The Baton Valley Trust was established around the purchase of the property at the top of the Baton Valley, nestled between the Skeet and Baton Rivers adjacent to Kahurangi National Park, in 2008.

The Baton Valley is in Te Tau Ihu, the top of the South Island/Te Wai Pounamu of Aotearoa/New Zealand. We are 50 minutes from Motueka, and 90 minutes from Whakatū/Nelson.

The modern story of The Baton House started as Lucy Ulrich was horse trekking across the wide, green reaches of the upper Baton Valley. Her guide, local resident Cheryl Dean, told the tale of the old Baton Hotel which once stood on the hill servicing the hopeful gold miners, a remote oasis...

The proprietor, Mrs Taylor, shared her birthday with Queen Victoria, born 1819, and each year on that date, May 24th, a grand ball was held in the hotel. Life must have been tough in those days in this remote valley which can get bitterly cold in the winter. You can see Mrs Taylor standing on the veranda in the black and white photo, with 2 of her five daughters in the windows. There are many descendants of this family still living in the district.

The pioneering spirit was awakened in Lucy when the land subsequently came up for sale. She dreamed of recreating the hotel just as it was (but with a few modern conveniences) and over 4 years The Baton House was built. Maarten Leek had an eye for interesting early 20th century furniture and fittings, many brought out from The Netherlands, and together they created a place like no other.

Access to the house is via a ford over the Baton River which frequently rises so there were many challenges along the way. Today the house is a grand lady, with many special features and a simple, earthy vibe. History has been brought back to life with the rebirth of the old building; native bush is being replanted; old healing skills are being embraced and guests feel regenerated when they leave.

The Baton Valley Trust exists to support current and future generations, providing opportunities to learn, explore, rest and also contribute to the Baton story going forward.

Read more about the Baton Valley history here.

Our Mission

We aspire to achieve small-scale, sustainable conservation, in order to maintain and regenerate native species of flora and fauna, currently integrating this with a working farm. We hope to develop a high standard of ecological performance in all pertinent areas of conservation and to establish and define indicators that measure change in these factors.

Education is important to us. We aim to facilitate education about sustainable conservation and sustainable living through educational workshops, outdoor activities and community events.

We provide open spaces and reserves, and access to clean rivers, for the purposes of recreation and past times for the benefit of the general public in the Tasman region.
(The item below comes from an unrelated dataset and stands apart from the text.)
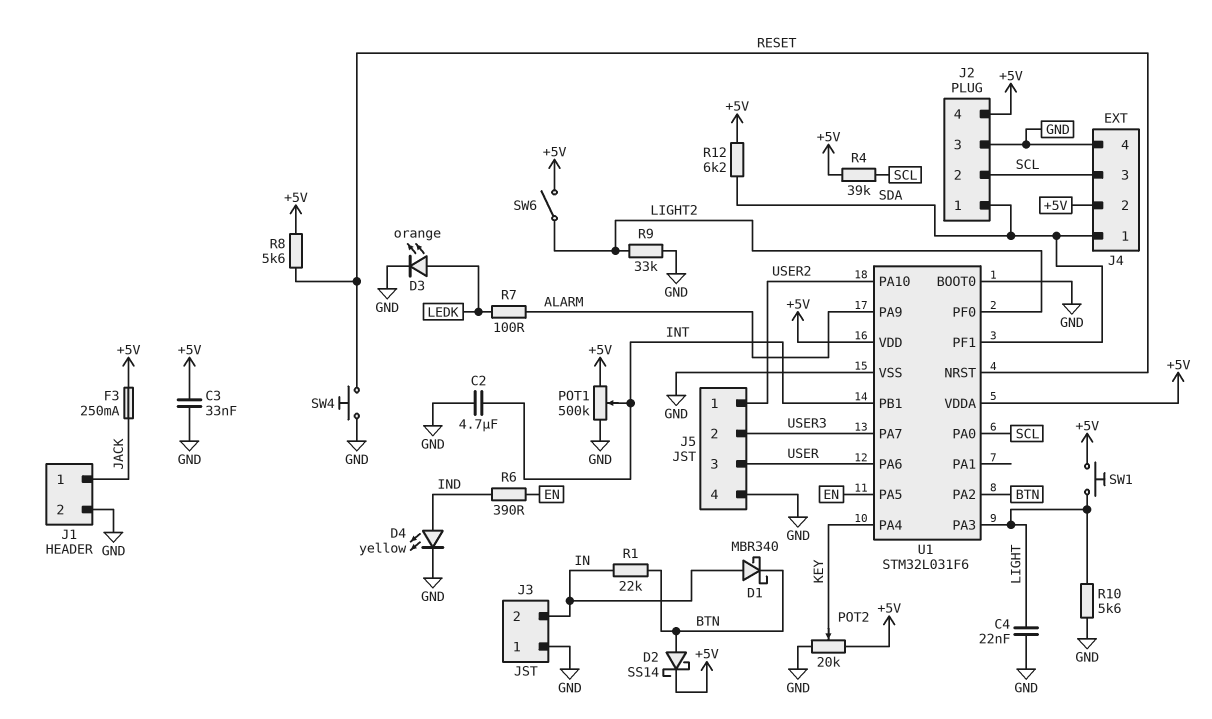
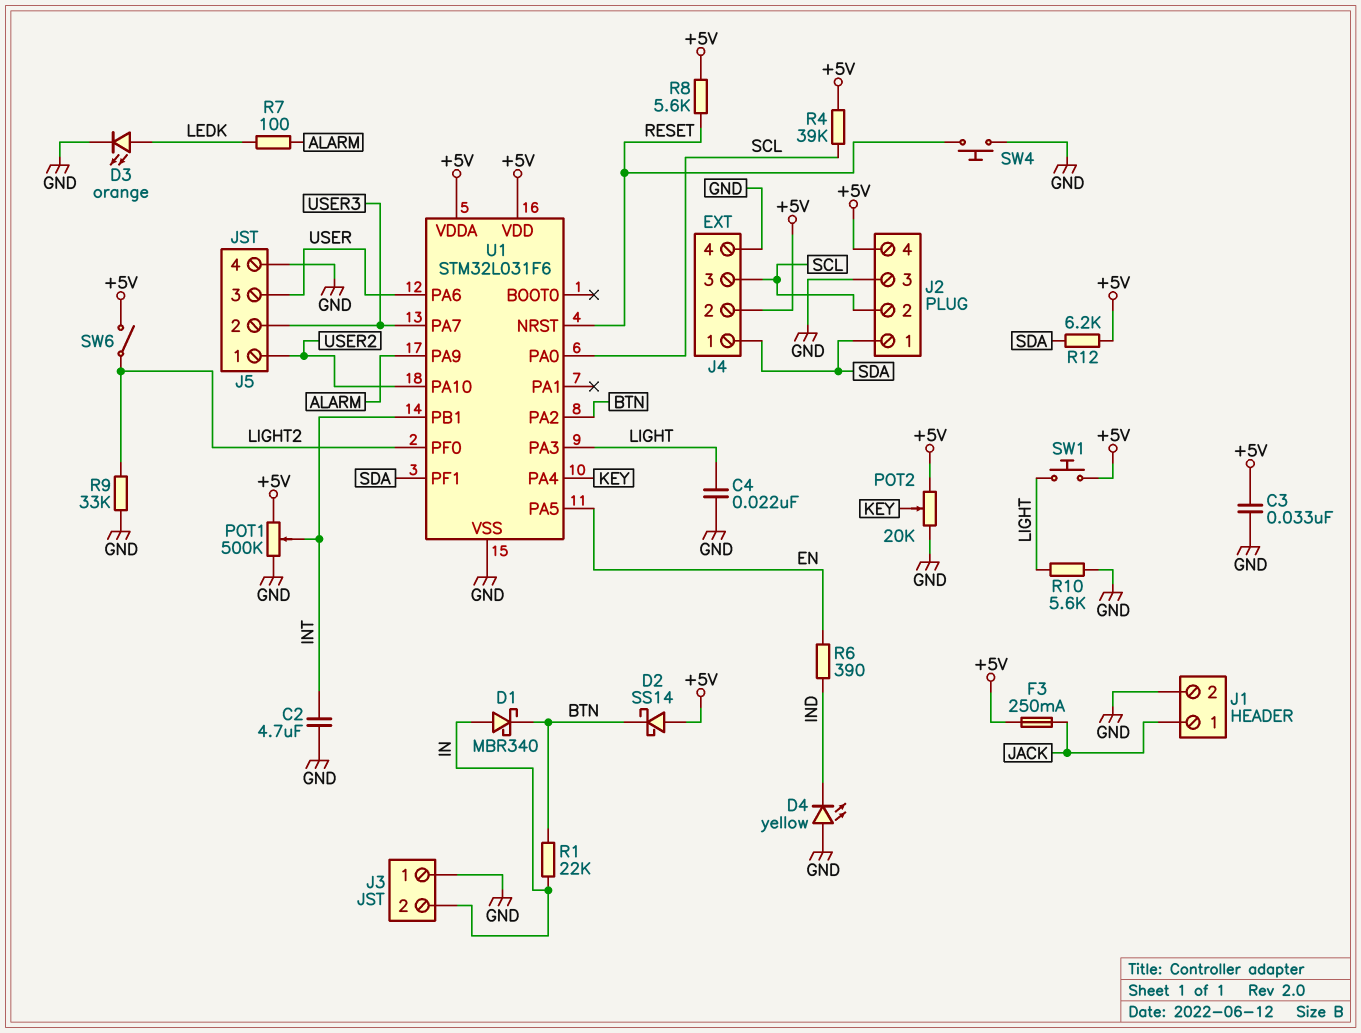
D2: schottky SS14 (A BTN, K +5V) -> schottky SS14 (A +5V, K BTN)
D4: LED yellow (A IND, K GND) -> LED yellow (A GND, K IND)
U1 pin BOOT0: GND -> none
We have adopted the Tīwaiwaka kaupapa (philosophy) to help guide our way.
Tiwaiwaka has arisen from a collective of people committed to healing the mauri (connecting force) of the whenua (land). Bringing together skills, experience and knowledge, and various networks throughout Aotearoa, many are committing to help realise this vision, each in their own way regardelss of culture, religion, beliefs or history.

By following the Principles of Tīwaiwaka set out below we have a way forward that gives us hope for the future. Keeping the whenua (land) well is always first priority as this is what will ensure our long-term future, especially for the generations that follow us.

1. Te Whenua, Papatūānuku, is the source of all life. She is the Mother.

Ka ora te Whenua, ka ora te tangata.

Caring for the whenua is the first priority. Everything else must be measured against this. When the land is well, the people are well. Papatūānuku is our mother.

We are not the centre of the Universe but we are part of it.
All living creatures are our brothers and sisters, and we are the potiki, the last born. We must care for them.


The mauri is the web of connections that sustains life.

If any of those connections are weakened or broken the mauri is less able to sustain life. The integrity of the mauri and its web of connections has greater priority than the rights and needs of any individual or species.

Te tāngata, people, are not the masters of the mauri; we are part of the mauri and embraced by it.

Our role is to care for the mauri. In doing so we are cared for by it. We find peace. We are at home.

No individual person is more important than any other.
Each must contribute what they have to offer, and receive what they need to be well. We are most well when we are sustained by the mauri, the web of connections that makes us who we are.

We give special care to the tiniest living creatures.
Even though they are too small to be seen they are the foundation that keeps and sustains all life. Caring for them is caring for the mauri. This is the source of wellness, of sustainability.